Folks Flock To Battlefield Park For Star Party

LYNN KUTTER ENTERPRISE-LEADER Melissa Hoffman of Prairie Grove looks through one of the telescopes set up for a Star Party at Prairie Grove Battlefield State Park.

LYNN KUTTER ENTERPRISE-LEADER Melissa Hoffman of Prairie Grove looks through one of the telescopes set up for a Star Party at Prairie Grove Battlefield State Park.

Wednesday, July 4, 2018

PRAIRIE GROVE -- More than 300 children and adults recently spent an evening looking at the night sky through 14 telescopes set up at Prairie Grove Battlefield State Park.

The Sugar Creek Astronomical Society of Bella Vista and NWA Space hosted a free Star Party to help get people excited about space, said Katherine Auld, board chairman of NWA Space.

People were able to see the moon, Jupiter, Venus and other objects through the telescopes earlier in the evening. Auld said she hoped Saturn would be visible later in the night.

The Society hosts free star parties about six times a year at Hobbs State Park-Conservation Area but wanted to find a place in the southern end of the region, Auld said. The Battlefield State Park was perfect, she noted, because it had parking available and a large open space for the telescopes.

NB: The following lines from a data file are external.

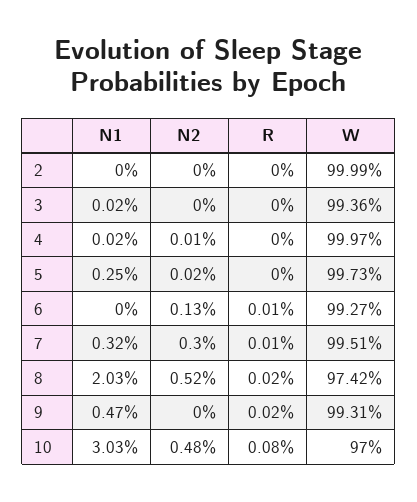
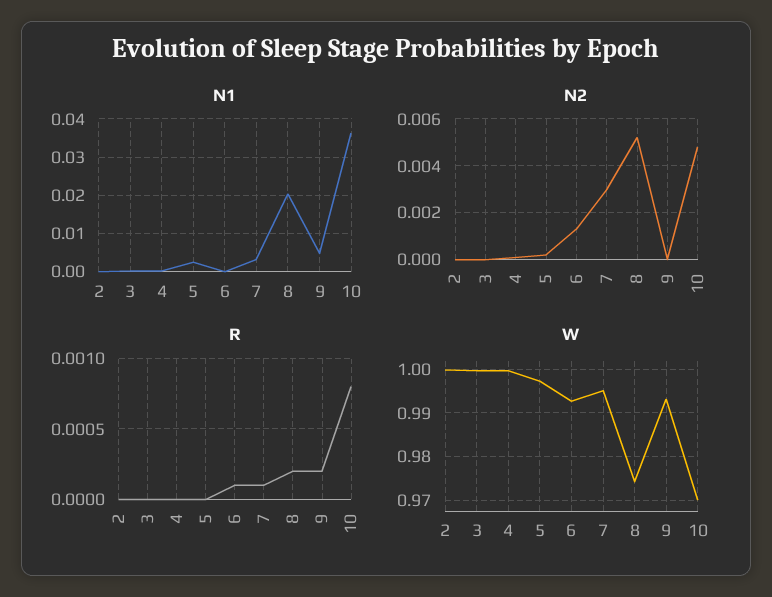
W, 3: 0.9936 -> 1
N1, 10: 0.0303 -> 0.036

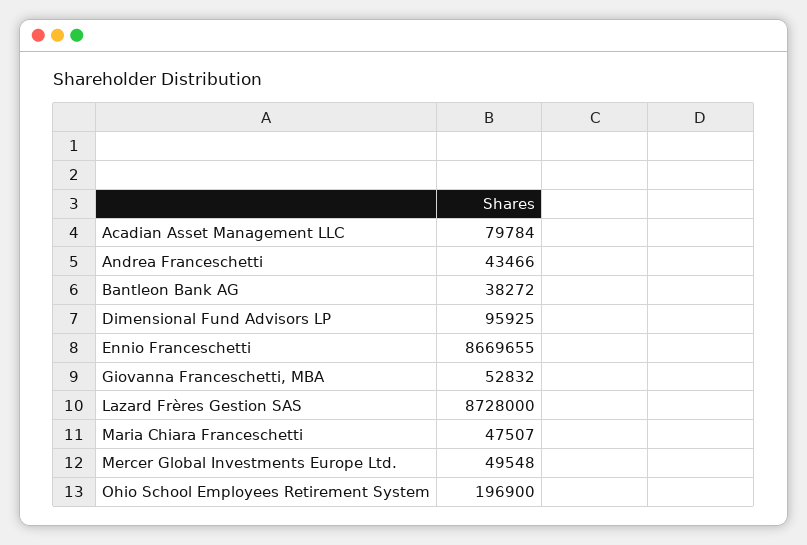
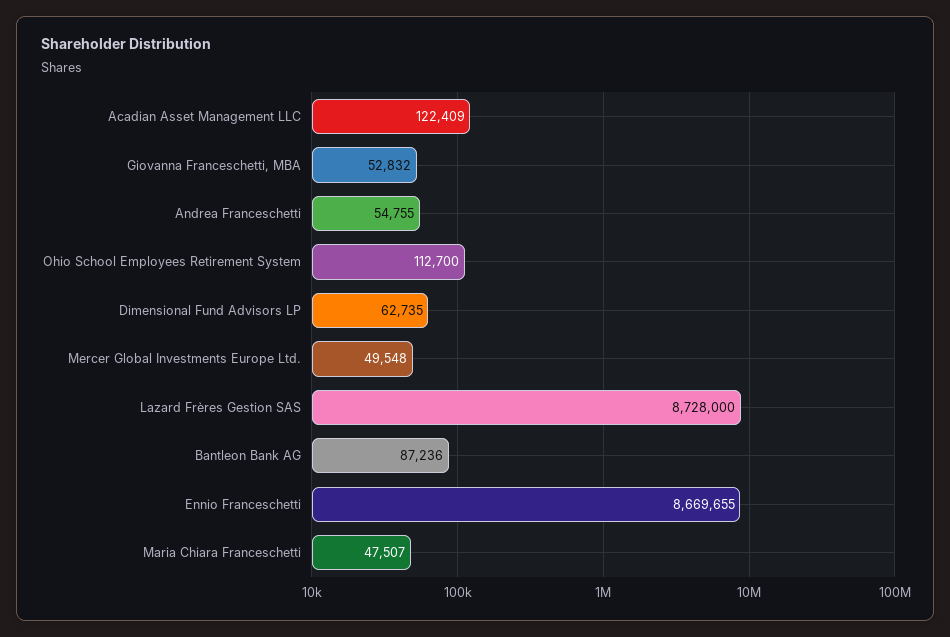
Acadian Asset Management LLC: 79784 -> 122409
Andrea Franceschetti: 43466 -> 54755
Bantleon Bank AG: 38272 -> 87236
Dimensional Fund Advisors LP: 95925 -> 62735
Ohio School Employees Retirement System: 196900 -> 112700

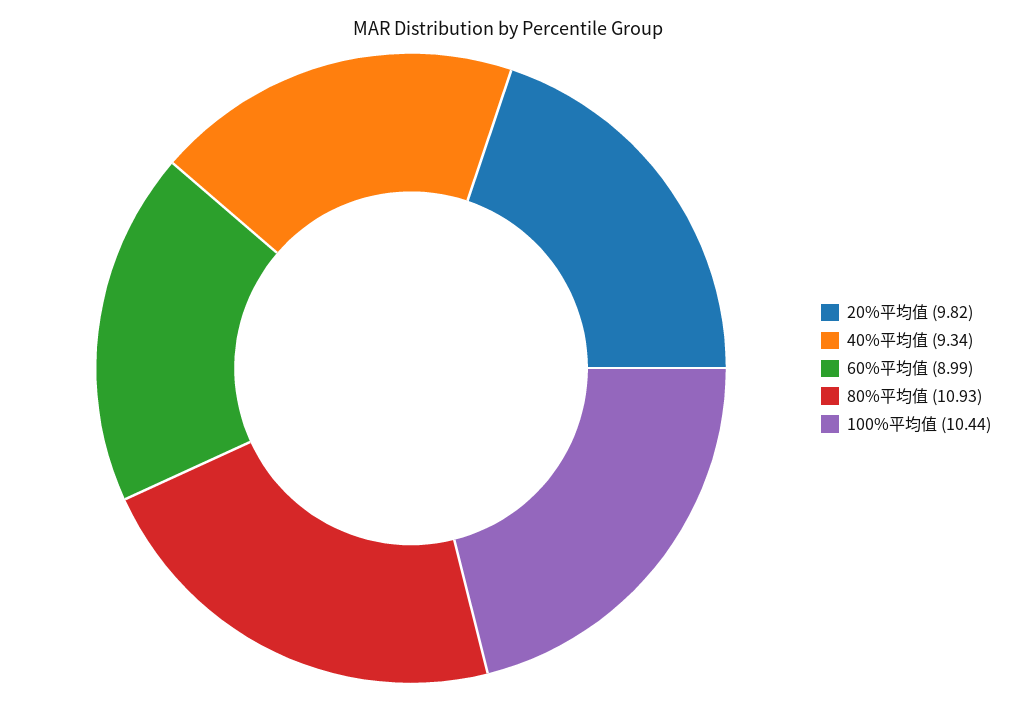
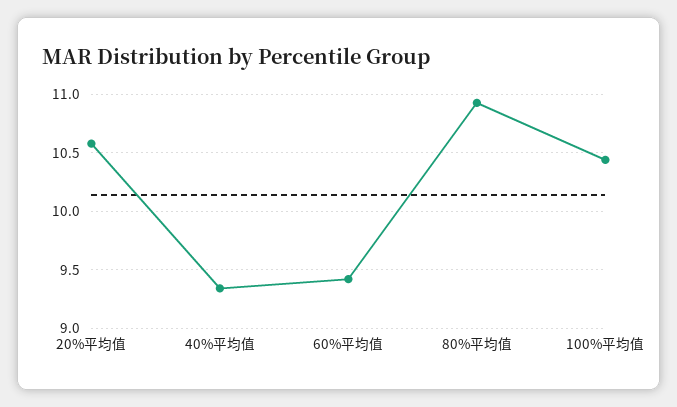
20%平均值: 9.82 -> 10.6
60%平均值: 8.99 -> 9.4

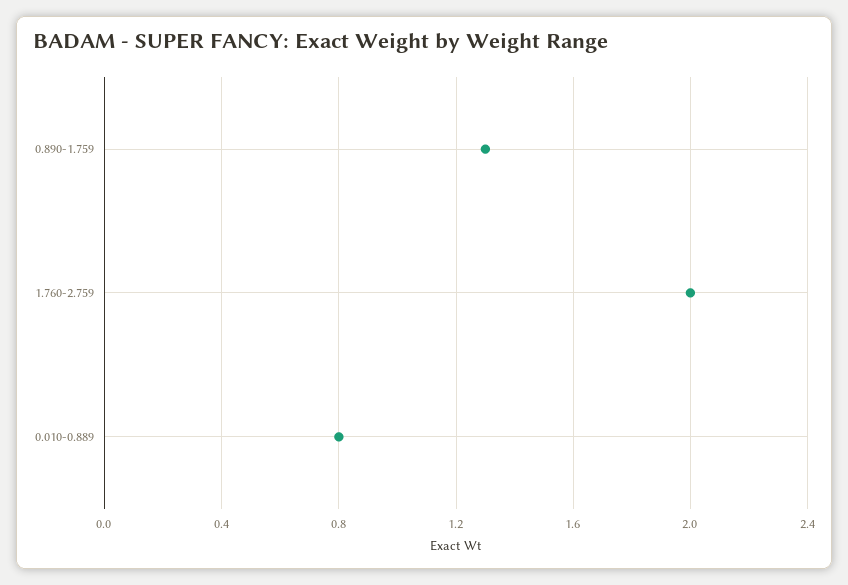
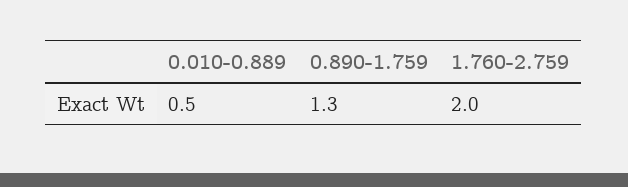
0.010-0.889: 0.8 -> 0.5

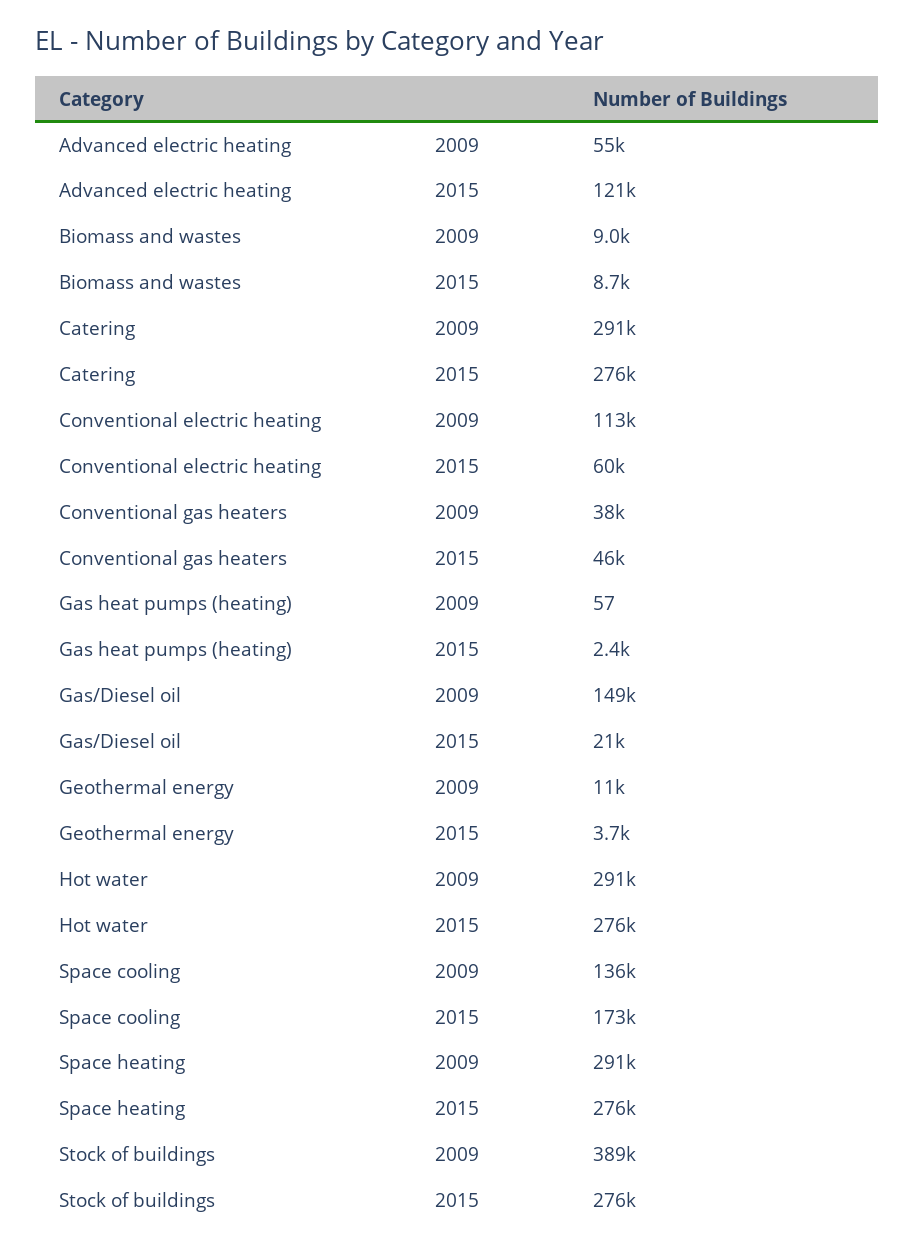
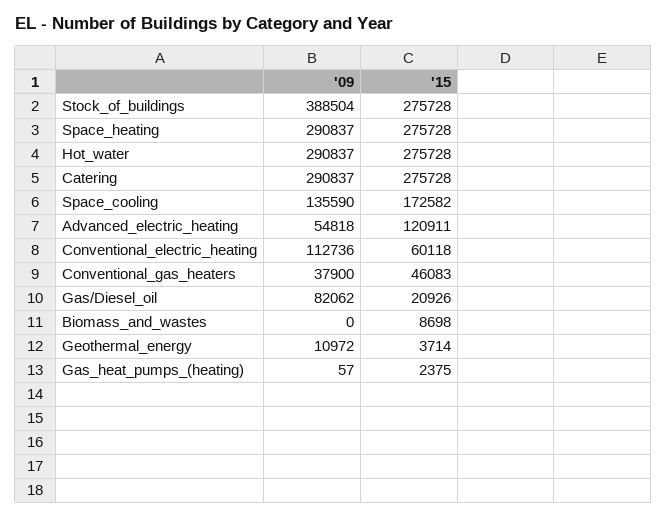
Biomass and wastes, 2009: 9000 -> 0
Gas/Diesel oil, 2009: 149000 -> 82062

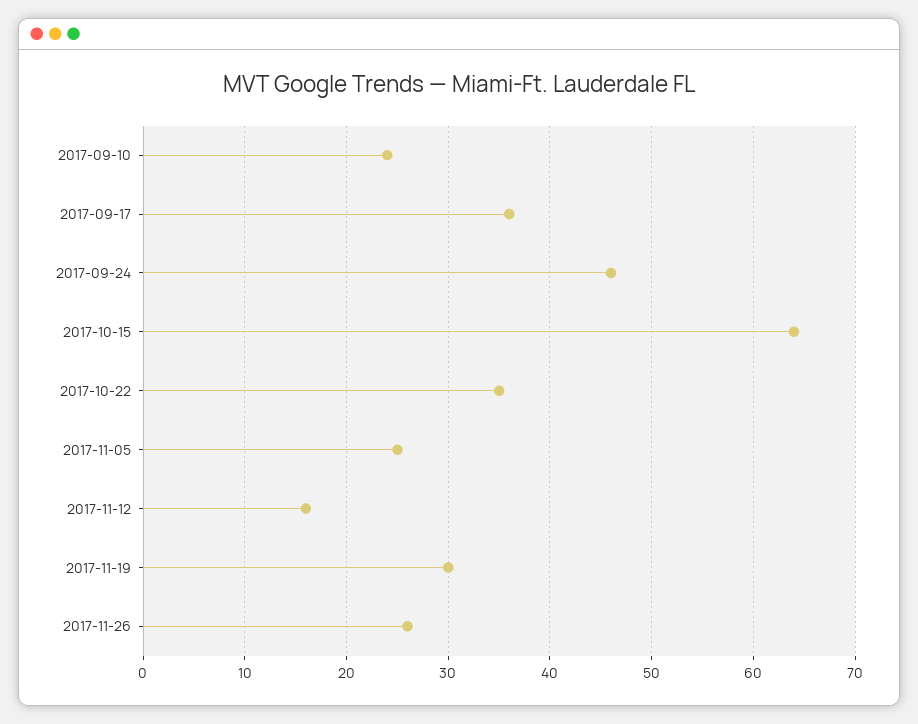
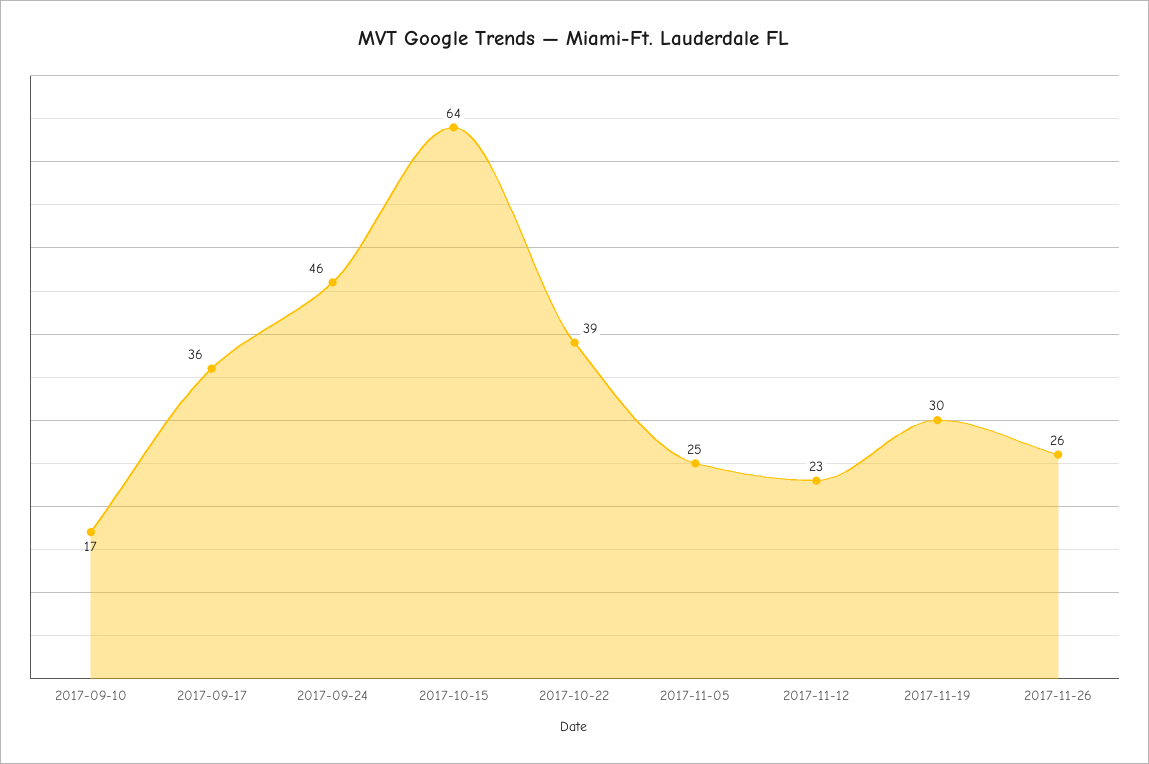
2017-09-10: 24 -> 17
2017-10-22: 35 -> 39
2017-11-12: 16 -> 23

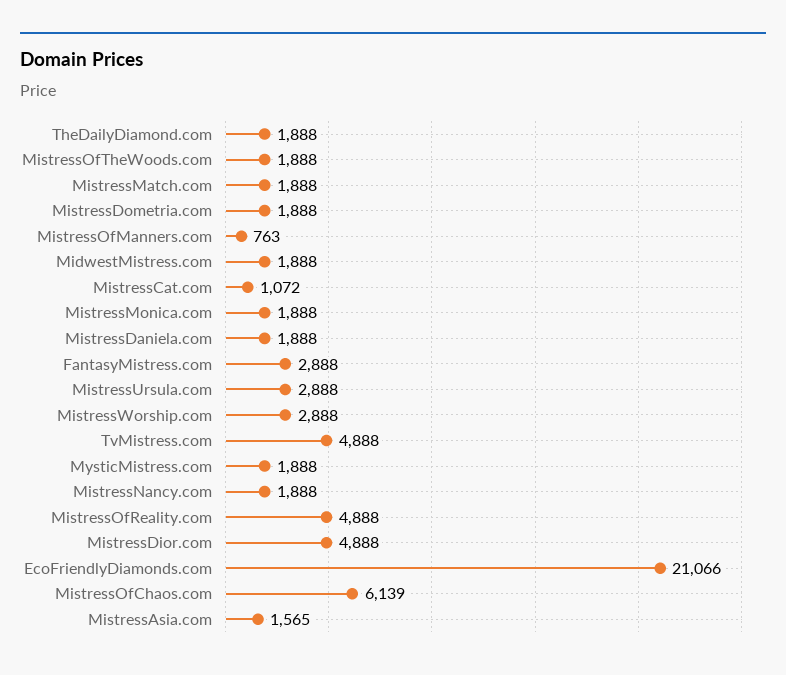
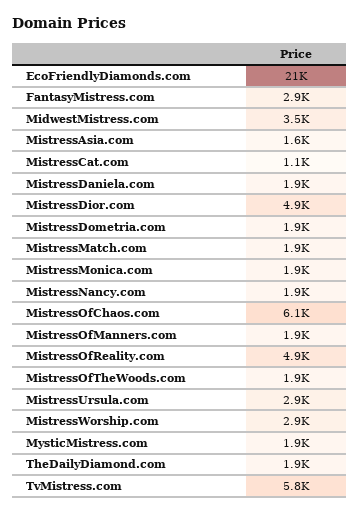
MistressOfManners.com: 763 -> 1900
MidwestMistress.com: 1888 -> 3500
TvMistress.com: 4888 -> 5800

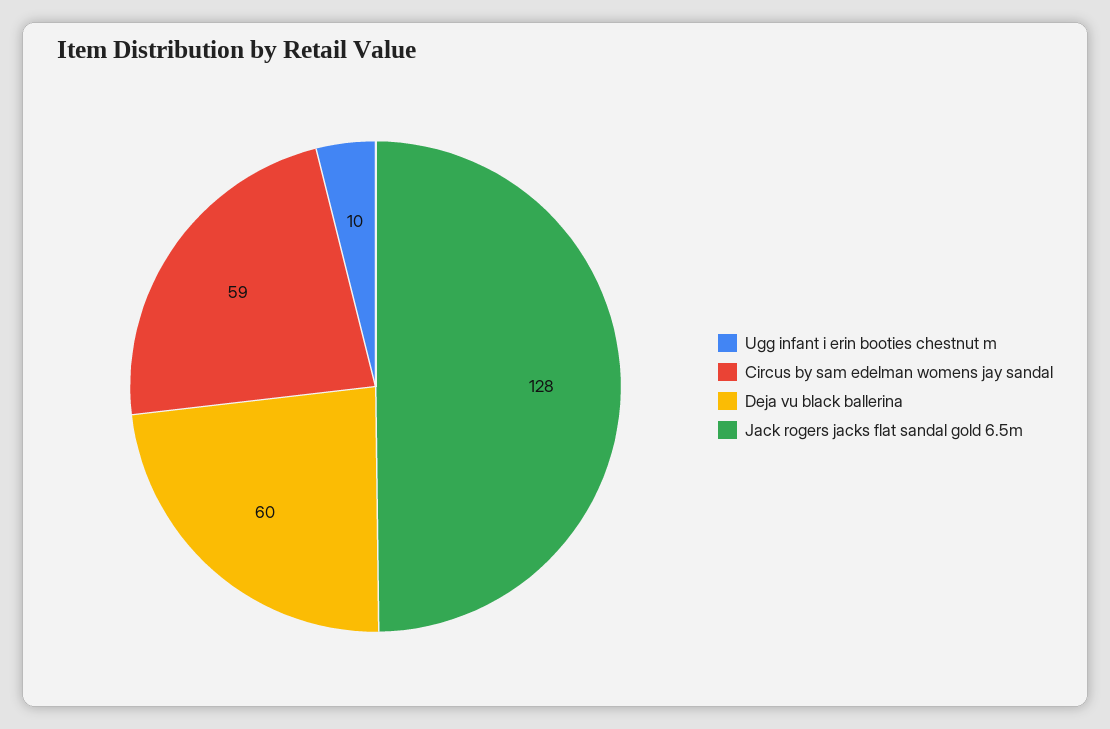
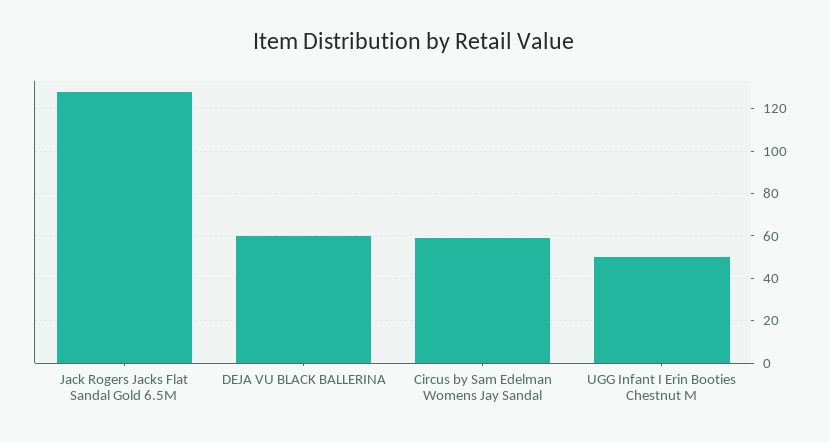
Ugg infant i erin booties chestnut m: 10 -> 50

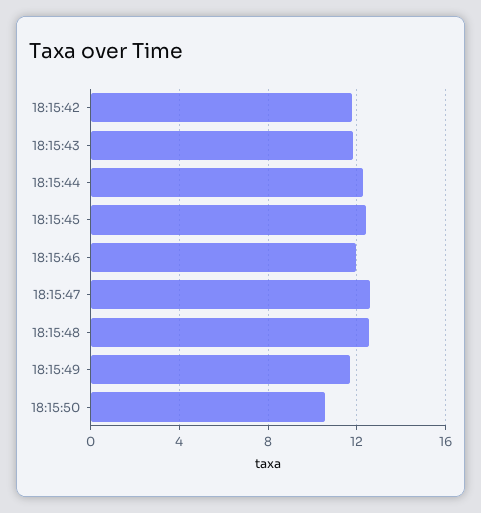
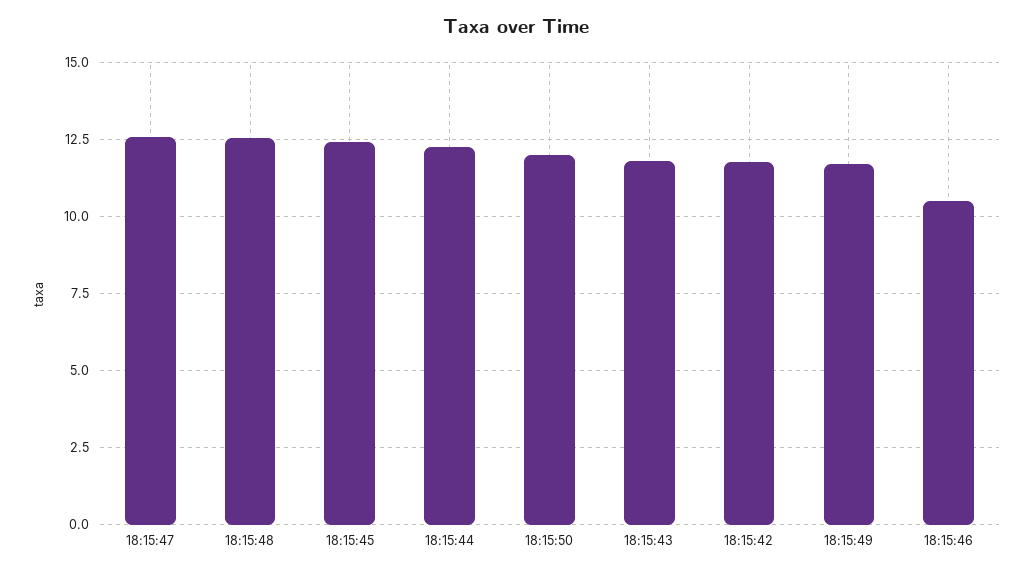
18:15:46: 12 -> 10.5
18:15:50: 10.5 -> 12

The event was set up next to the new bathroom facility and in the field near the Borden House.

Basically, Auld said, the goal of the Star Party was for people to look through telescopes and just say, "Oh, wow."

It also provides the opportunity to educate people about astronomy, she said.

"We've found that anything having to do with space and stars, people will come and look," she said.

NWA Space, a non-profit organization, is in the midst of a plan to construct a two-phase science center on 20 acres in Lowell. The first phase, Auld said, will be an observatory to house a 36-foot-long refracting telescope the organization received last year from Swarthmore College in Pennsylvania.

A 100-seat planetarium will be part of the second phase of construction.

Susan Adkins, superintendent of the Battlefield State Park, said she was excited to have a Star Party in Prairie Grove and was open to more in the future.

Several people looking through the telescopes said it was the first time they had come to an event to look at planets and stars.

"This is great," said Melissa Hoffman of Prairie Grove.

Kara Cueno of Springdale read about the event on Facebook. She was looking at the moon with one of the telescopes.

"This is pretty cool," Cueno said. "You can see a crater about the size of Texas on the moon."